Not only will health department employees be able to track individual transactions, but nutritionists will too.
“For a nutritionist to be able to pull up what you spent in the last three months, it will be very enlightening for them to say, ‘You had all these benefits. You didn’t buy them. Why not?’” Welch said.
Of course, there’s no way to track whether those benefits are being used — only purchased.
While state officials will have more access with the WIC switch to EBT, it’s almost certain that the public won’t have legal access to that database, Welch said.
“To answer your question, I don’t see how people could go in and see what’s been purchased.”
Benefits for low-income families and individuals vary greatly in how they’re restricted, used and monitored. Therein lies the difficulty, said Bob Schmitt, manager of banking services with Virginia’s Department of the Treasury. The department holds a contract with Xerox to handle the TANF debit card process, but can’t view purchases because of consumer protection laws with banking accounts.
“It’s always a challenge when dealing with electronic benefits, or actually, distribution of any benefits, and how one is addressed versus the other in terms of restrictions, or what you can use or what you can’t use the benefits for,” Schmitt said.
And if we issue a check, a person can take the check and cash it and use those funds wherever. If we do it through direct deposit, once the funds are in the person’s account, obviously they can use those funds to purchase whatever goods they are looking to use them for. Unless you are duplicating a closed system like SNAP has, which has a lot of cost and expenses associated with it, you can’t really restrict the way funds are being used.”

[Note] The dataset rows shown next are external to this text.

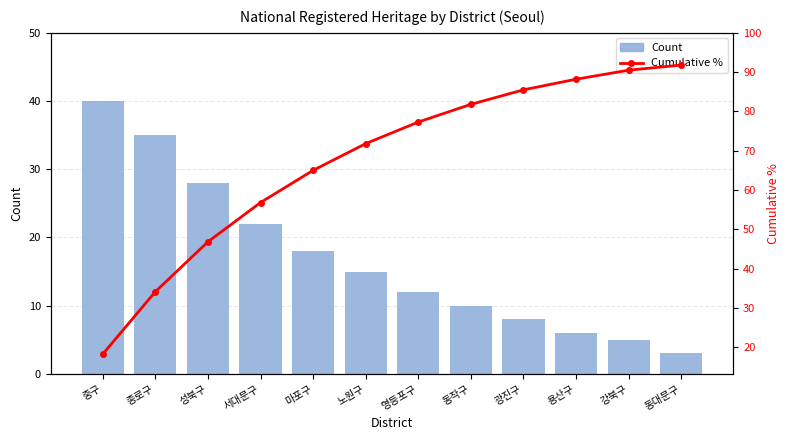

Which has a higher value, 성북구 or 중구?

중구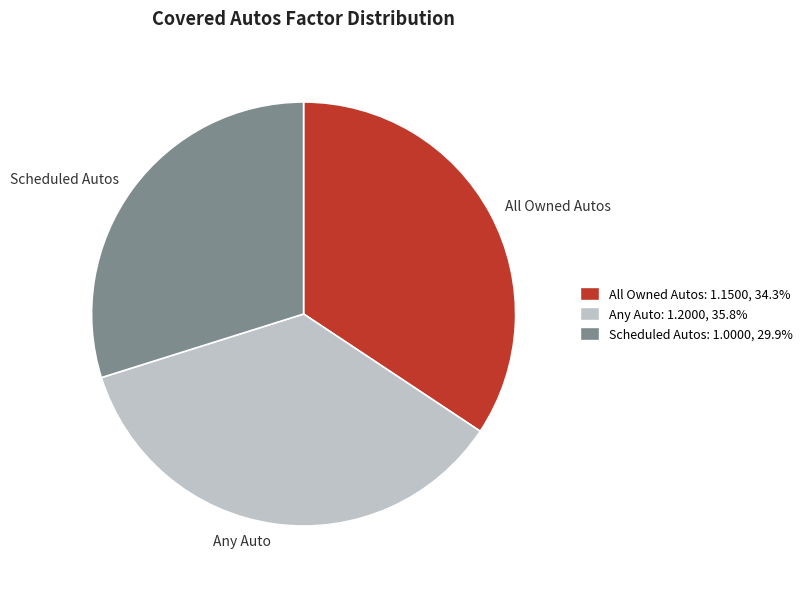

Which slice is the smallest?

Scheduled Autos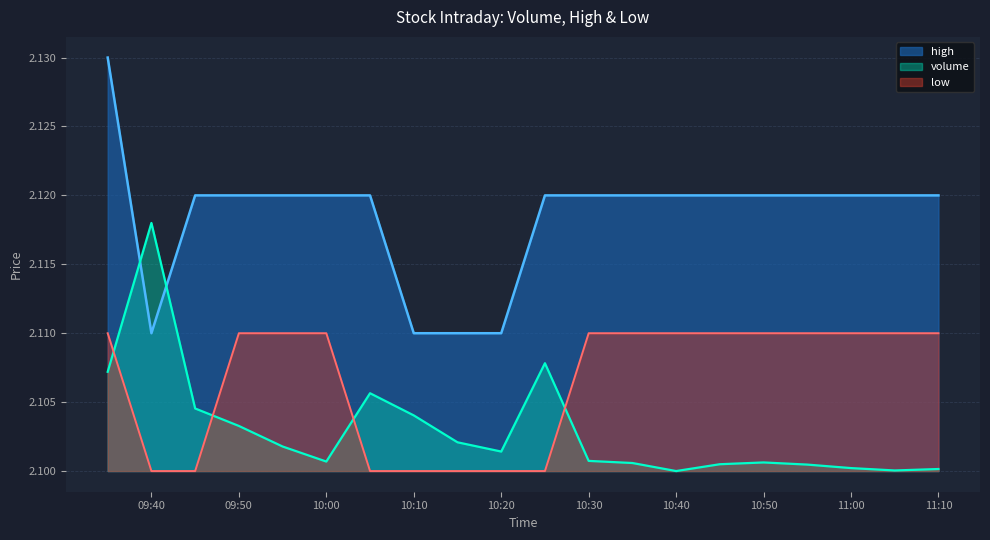

How many high values are between 2 and 3?

20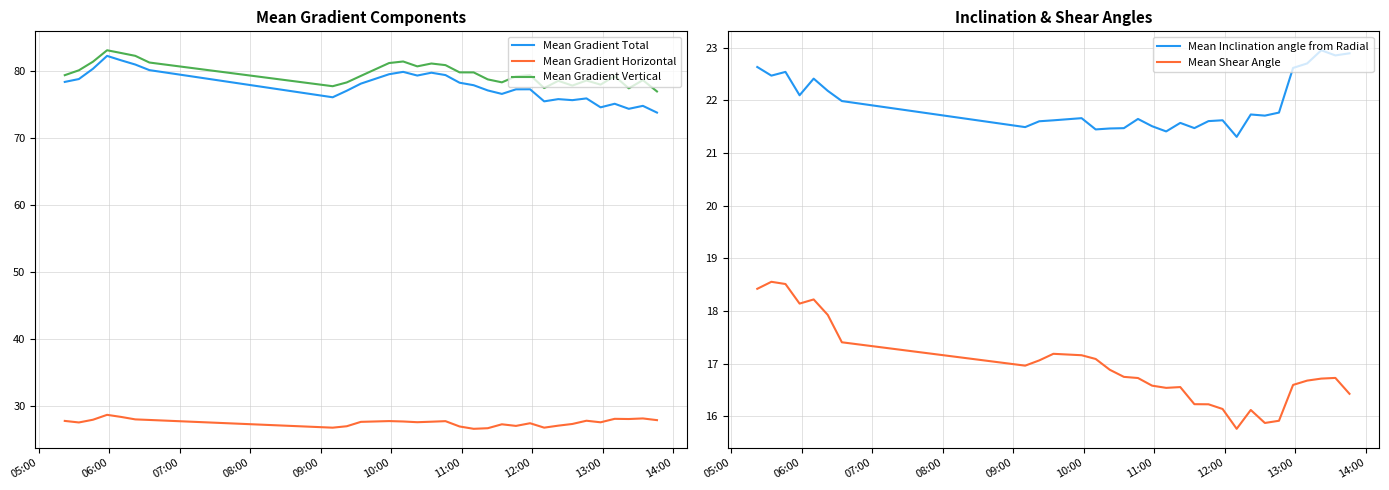

How many interior local valleys does the Mean Gradient Total series have?

7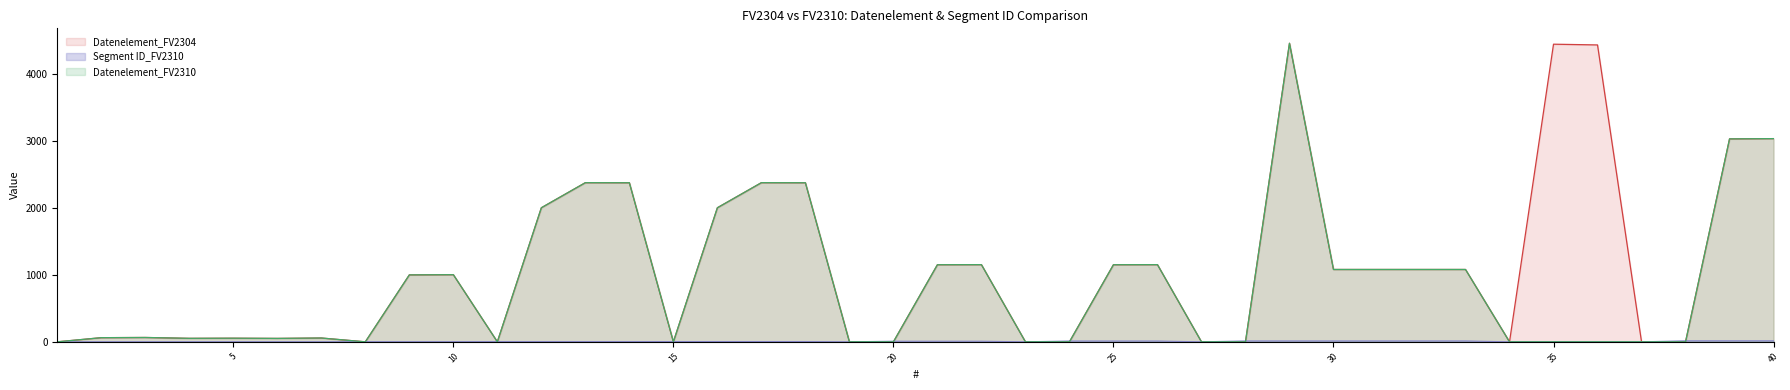

What is the sum of all Datenelement_FV2304 values?

44246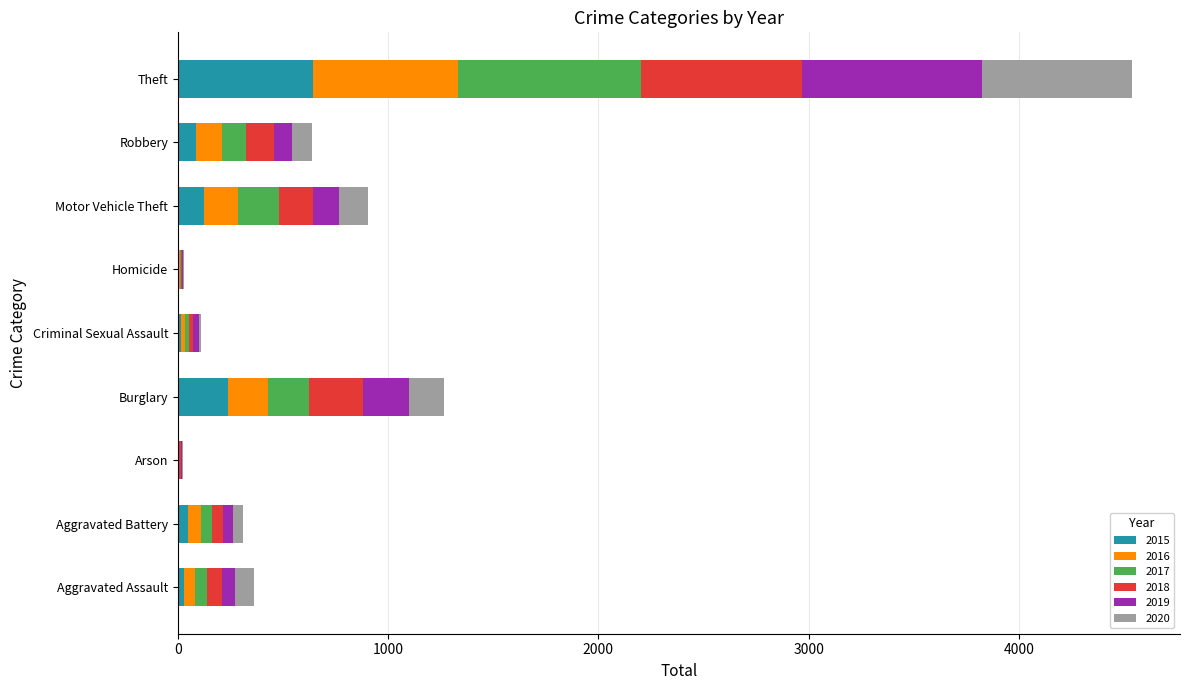

What are all the series names shown in the legend?

2015, 2016, 2017, 2018, 2019, 2020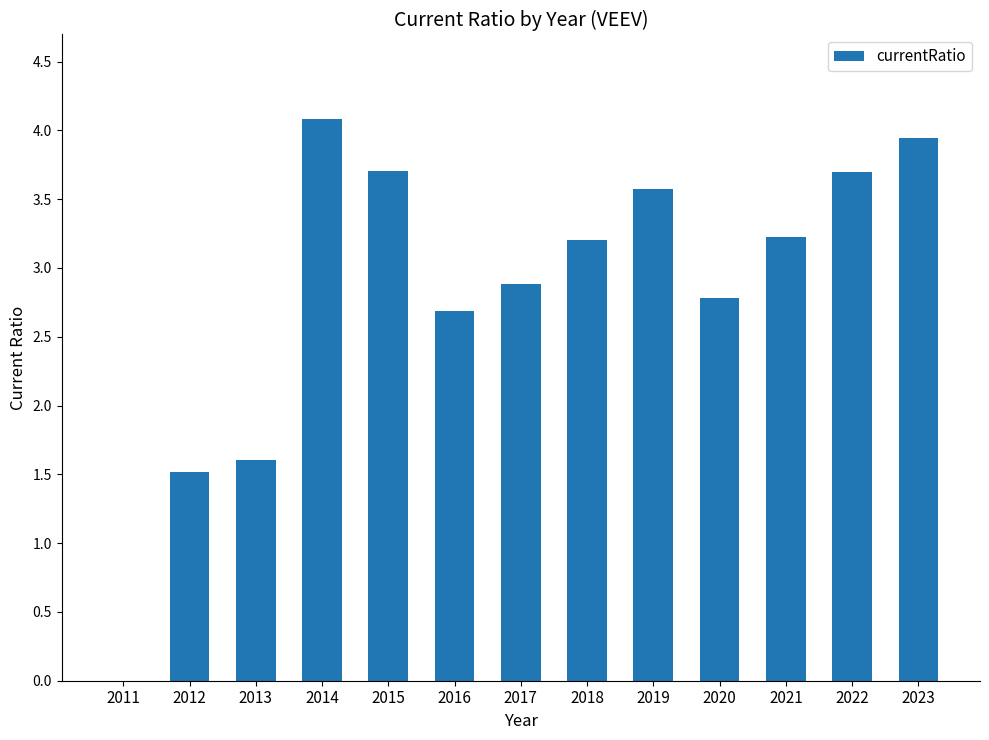

What value does the data have at 2016?

2.7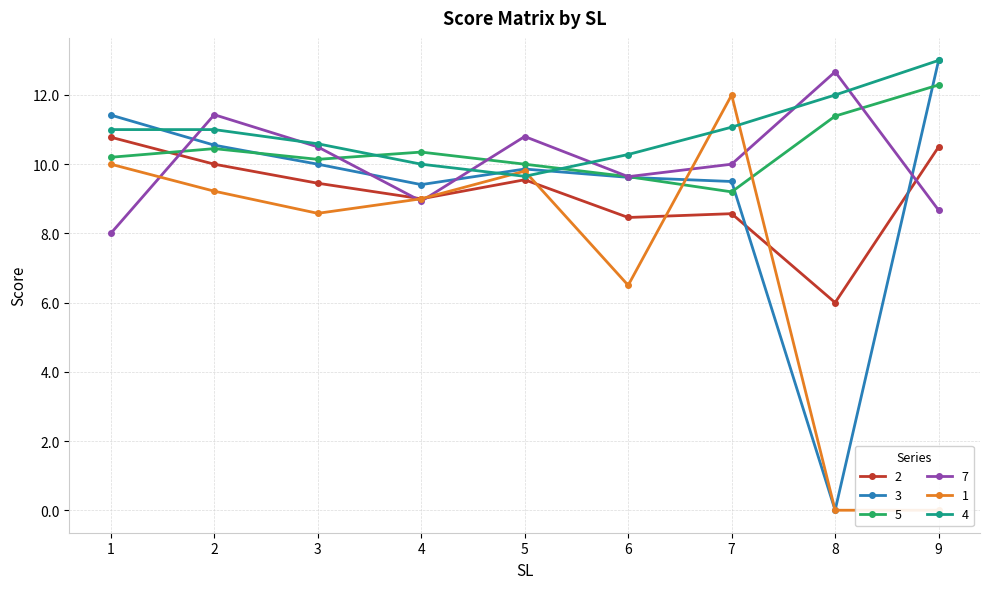

How many times do 1 and 4 cross each other?

4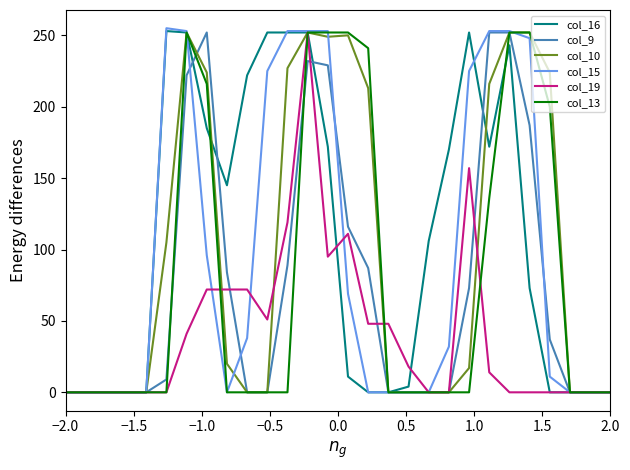

Which series has the largest range (max minus min)?

col_15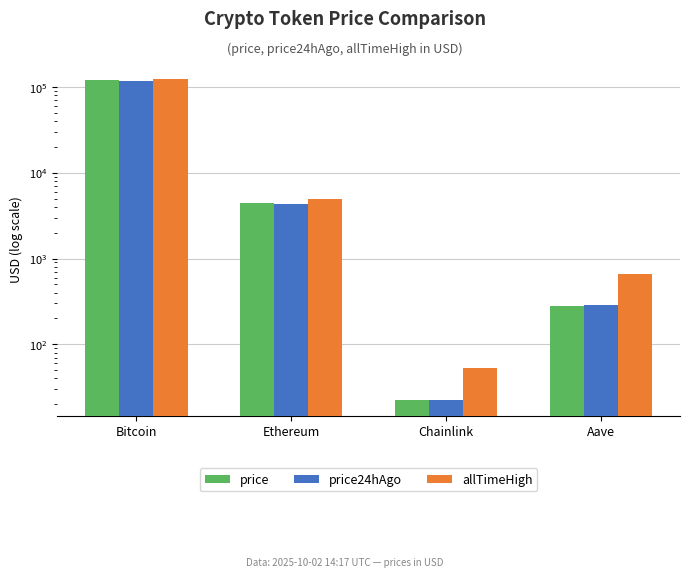

What position from the left is Chainlink?

3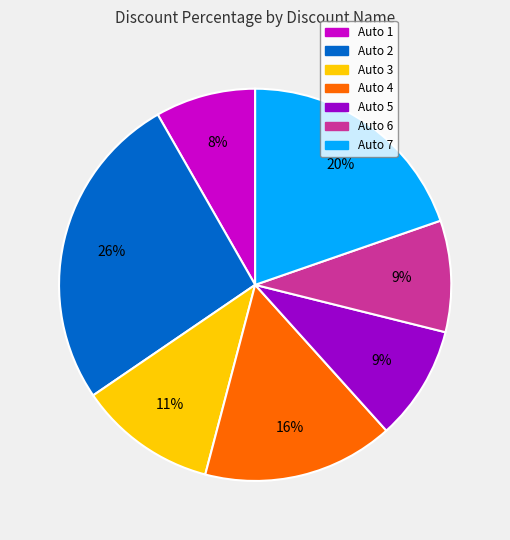

Does Auto 7 account for over 50% of the chart?

No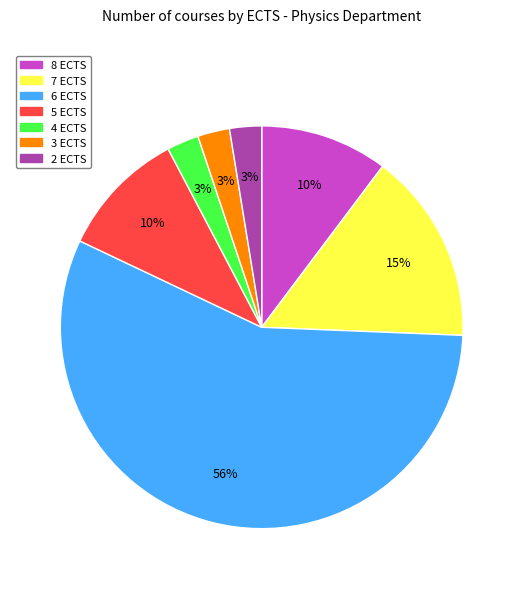

To the nearest percent, what is the average slice percentage?

14%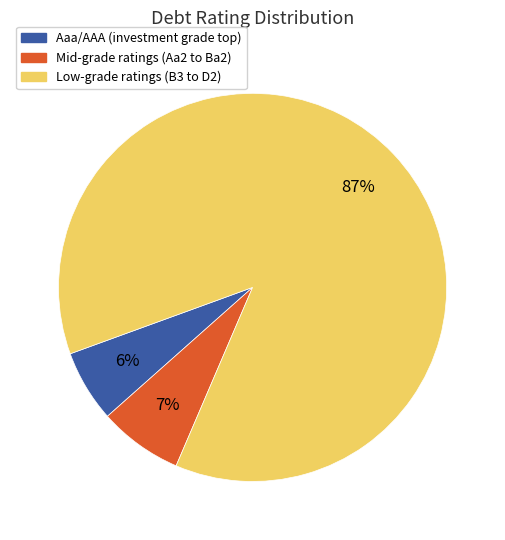

To the nearest percent, what is the difference between the largest and smallest slice percentages?

81%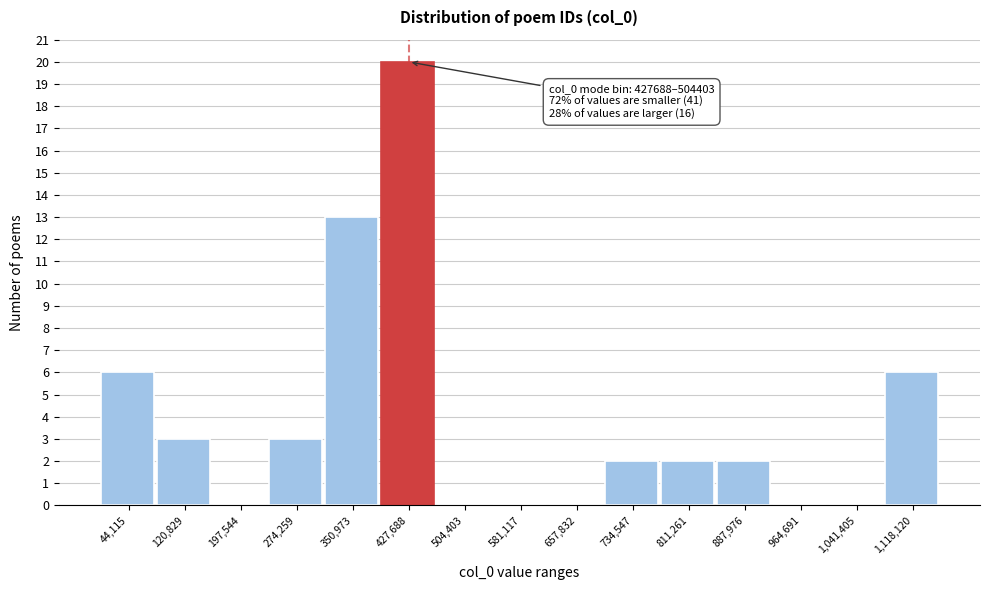

Reading right to left, what are all the values shown in this chart?

1,118,120=6	1,041,405=0	964,691=0	887,976=2	811,261=2	734,547=2	657,832=0	581,117=0	504,403=0	427,688=20	350,973=13	274,259=3	197,544=0	120,829=3	44,115=6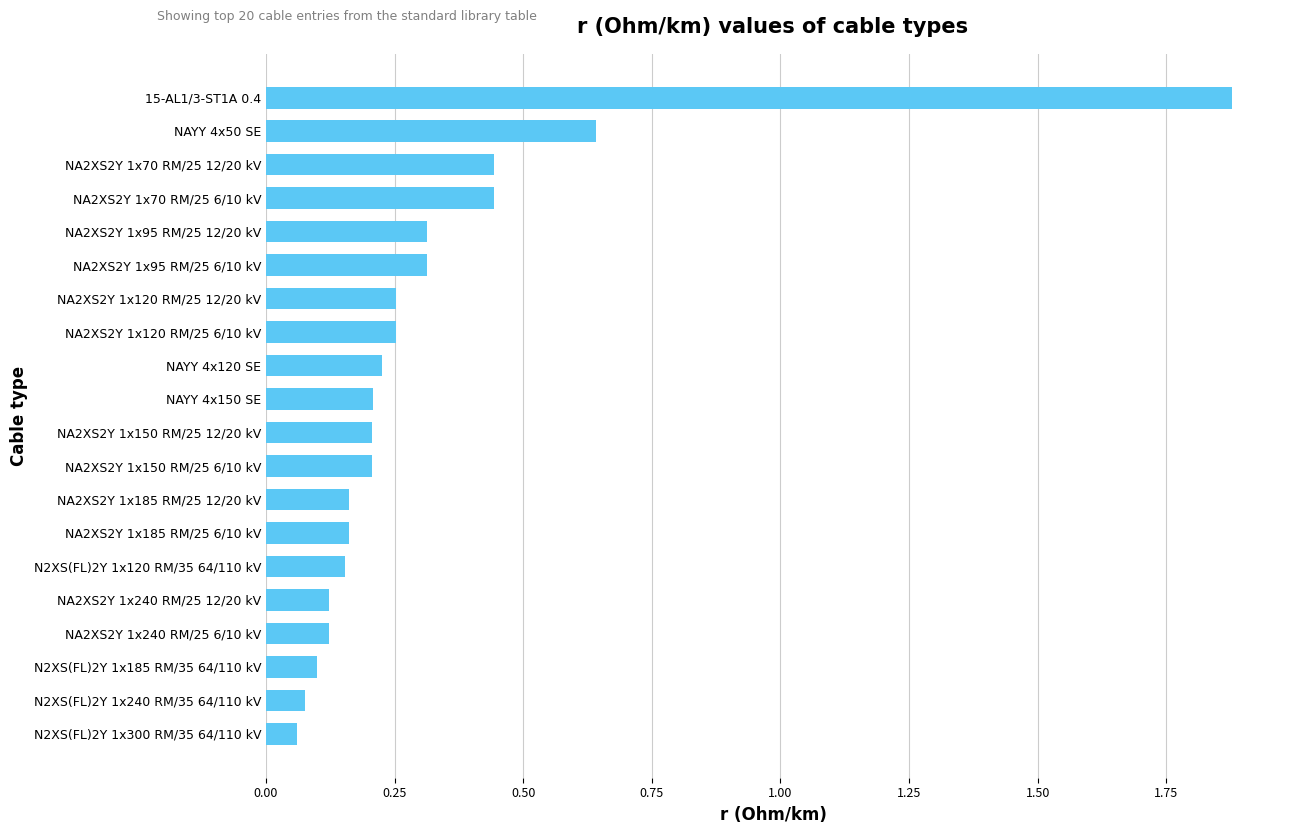

Which has a higher value, NA2XS2Y 1x240 RM/25 6/10 kV or NA2XS2Y 1x150 RM/25 6/10 kV?

NA2XS2Y 1x150 RM/25 6/10 kV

State officials worry that switching TANF from debit cards to EBT cards could be costly, since putting SNAP on EBT cards cost roughly $3.5 million. That’s why the bill proposing the switch this year was so drastically amended to forgo that provision.
The federal government and state government spent a total of $106 million on basic cash assistance for poor families through TANF in fiscal year 2012, according to federal data.
“With the budget times we’re in, who’s going to be willing to step forward with $3 million or $3.5 to implement a program that may only find a small percentage of abuse?” asked Delegate Tony Wilt, a Republican from Harrisonburg who filed the bill to put TANF benefits on EBT cards this year.
But at least in WIC’s case, Welch said the cost impact will be minimal. There’s an 88-cent charge per participant per month to manage the EBT system.
“We now have to pay a banking system to do the paper checks, so it’s pretty much a wash. You’re not paying the banking system to process paper checks,” Welch said. “Now, we’re going to be paying Xerox for the EBT process.”